For months, Sens. Ron Wyden (D-OR) and Mark Udall (D-CO) have been sounding the alarm about the intelligence community’s reliance on secret interpretations of surveillance law, arguing that the Justice Department has allowed for a secret interpretation of the law that is beyond the bounds of the law and allowing for broad surveillance of Americans.
In fact, on Thursday they sent a letter to Attorney General Holder in support of a Freedom of Information Act request by the ACLU and The New York Times for information about the interpretation the government is using. The letter reads, in part:
We believe most Americans would be stunned to learn the details of how these secret court opinions have interpreted section 215 of the Patriot Act. As we see it, there is now a significant gap between what most Americans think the law allows and what the governmentsecretly claims the law allows. This is a problem, because it is impossible to have an informed public debate about what the law should say when the public doesn't know what its government thinks the law says.
The provision in question, Sec. 215, allows the government to gain access to records of citizens' activities being held by a third party. It gives the FBI the power to force doctors, libraries, bookstores, universities and internet service providers, for example, to turn over records on their clients or customers.
Coincidentally, also on Thursday, the government confirmed that it does indeed have a secret interpretation of Sec. 215, as Sens. Wyden and Udall have been arguing. That confirmation comes in a document release to the ACLU from their FOIA request, but doesn't yet enlighten on what exactly that interpretation—which the senators say will shock and enrage the public—says.
Although we're still reviewing the documents, we're not holding our breath for any meaningful explanation from the government about its secret take on the Patriot Act. We do know now that there are two memos from the Office of Legal Counsel (the same Justice Department group that issued the torture memos) relating to Section 215. But as has become a routine practice for the Justice Department, the OLC is keeping those memos entirely secret.

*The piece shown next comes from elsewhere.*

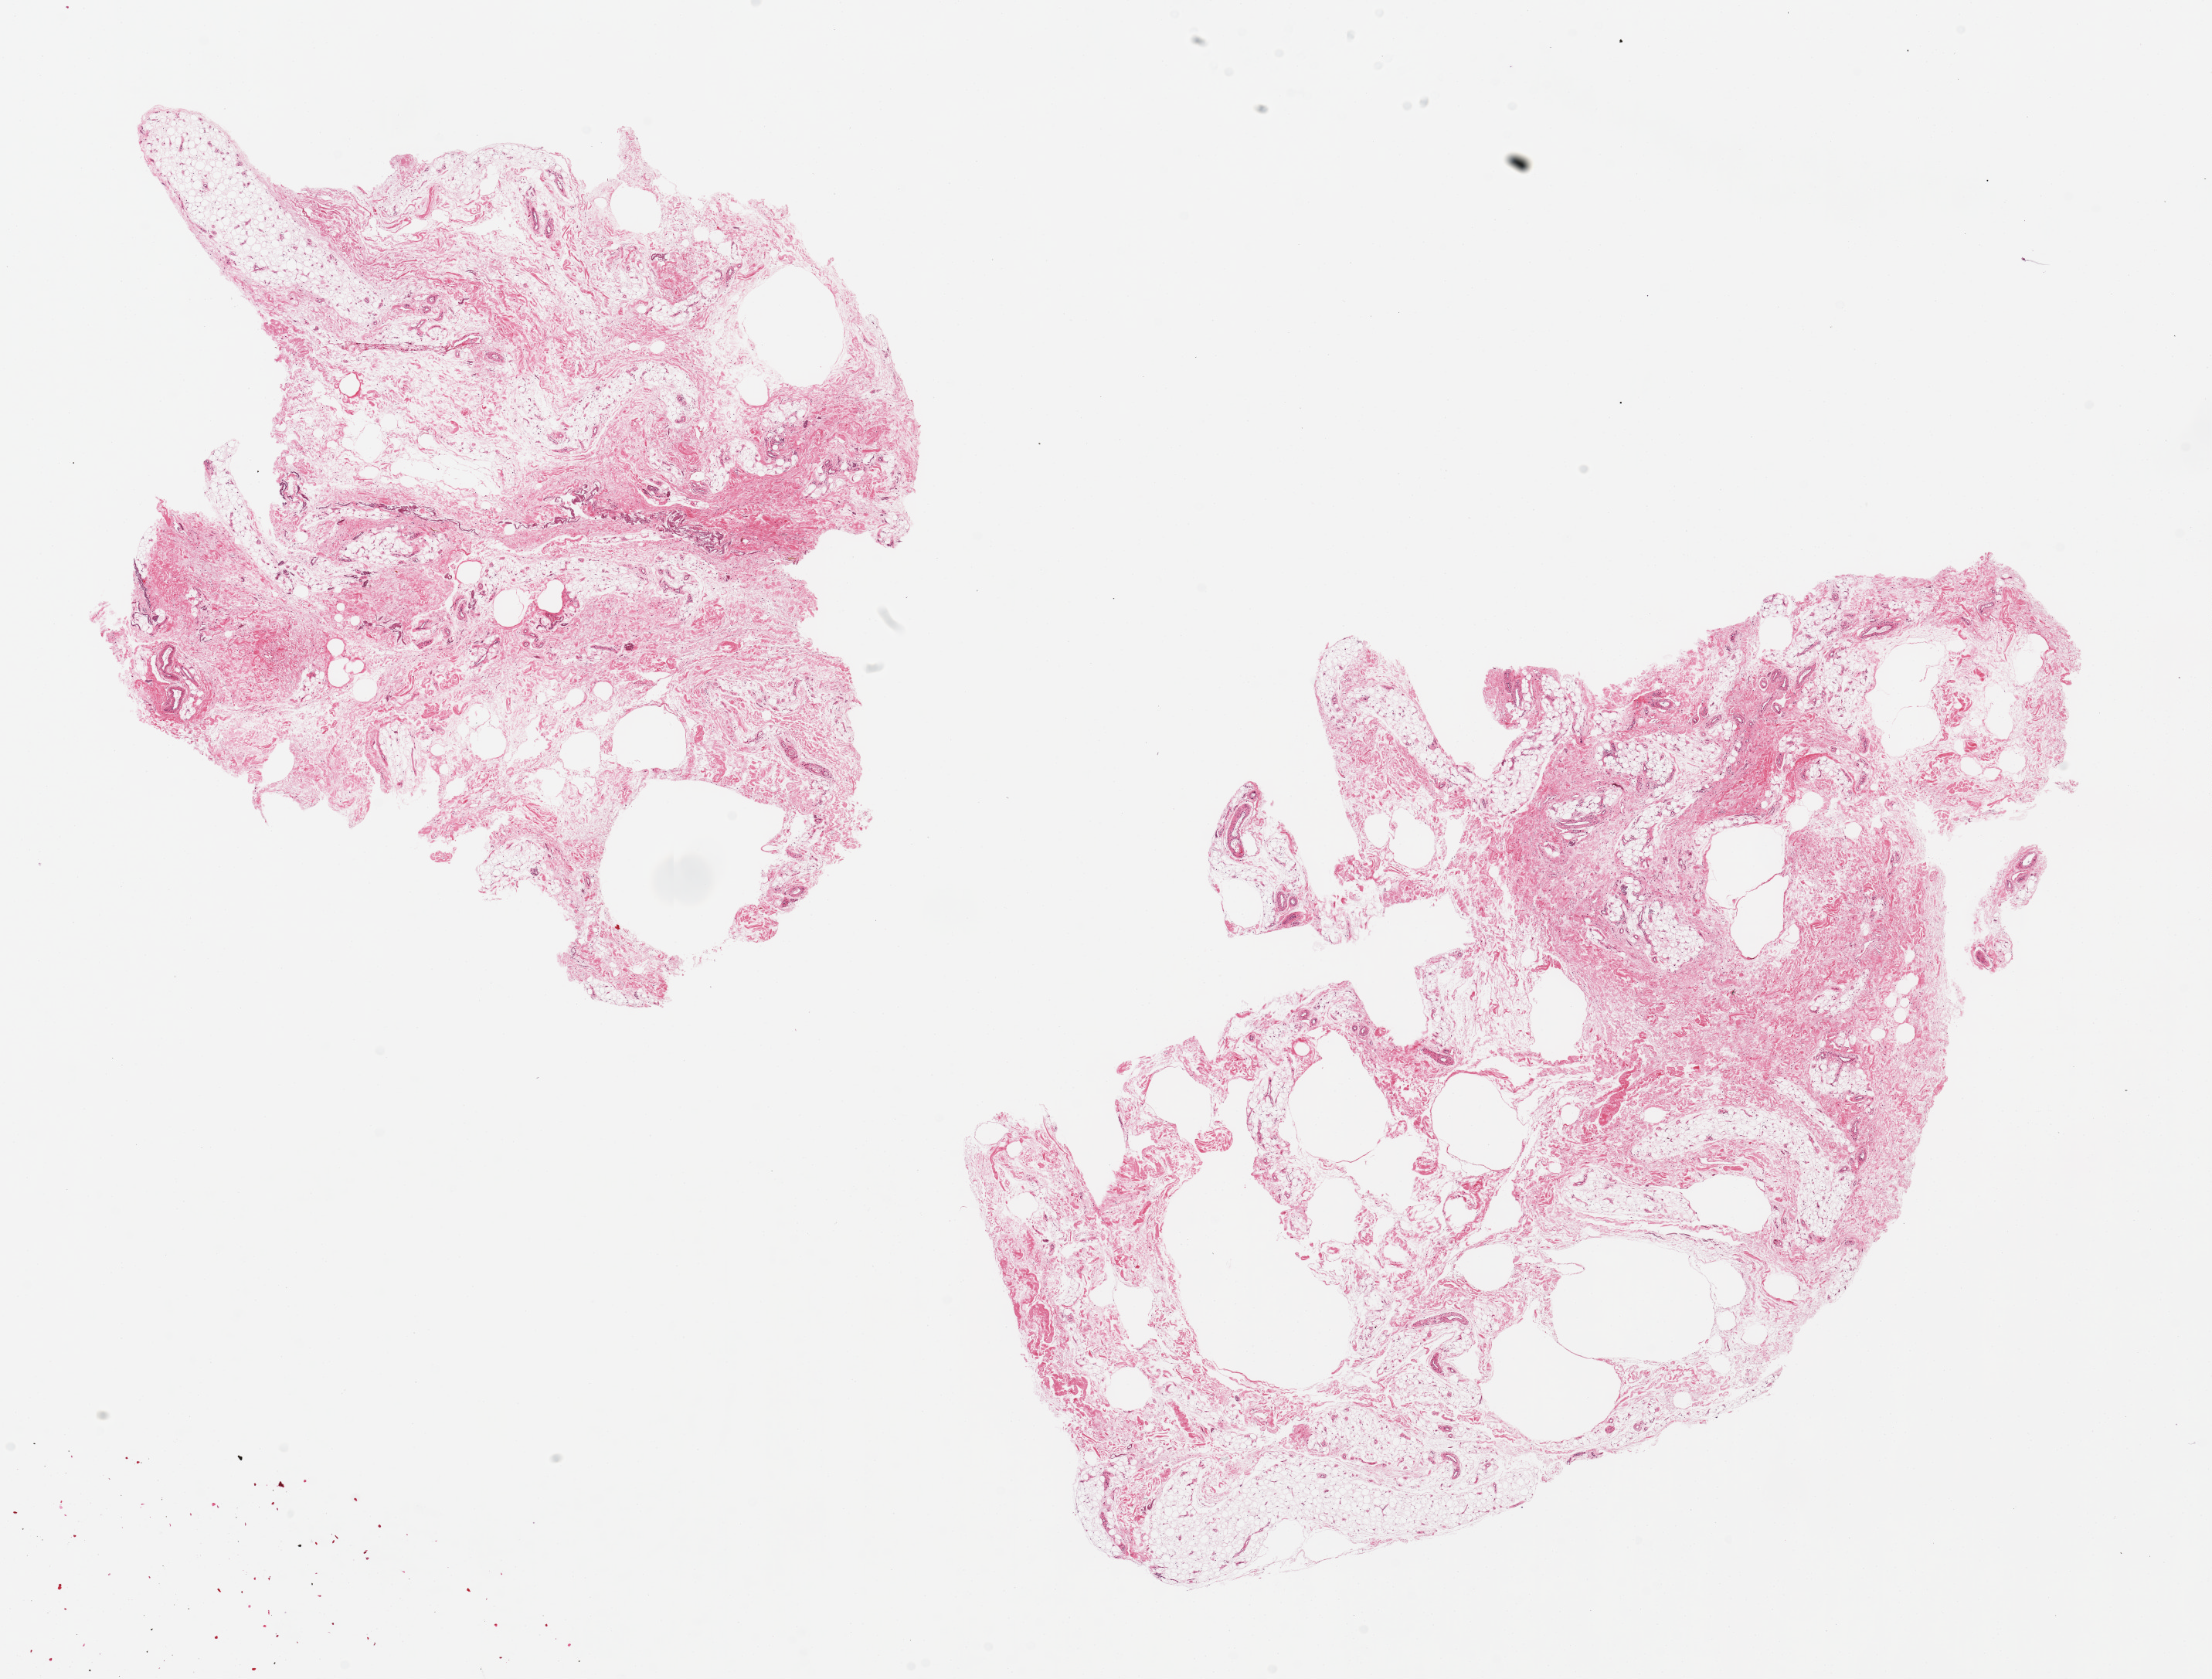
H&E whole-slide image — low-resolution overview of the scanned area, about 22.6 x 17.2 mm (from a 20x scan), PAXgene-fixed paraffin-embedded (PFPE) section, target tissue: adipose tissue, tissue donor sample. Donor: male.
- review note (as recorded): 2 pieces 13x6 & 7x7 mm; fibroadipose tissue with large fatty vacuoles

This secrecy is overbroad and unnecessary. Americans have a right to know how their government is interpreting public laws, especially when those laws give the government sweeping authority to collect more and more of our personal and private information.
While the administration is touting its
Consumer Privacy Bill of Rights for how
private companies should protect consumer information, the government apparently feels it should have complete access to that same information about American citizens.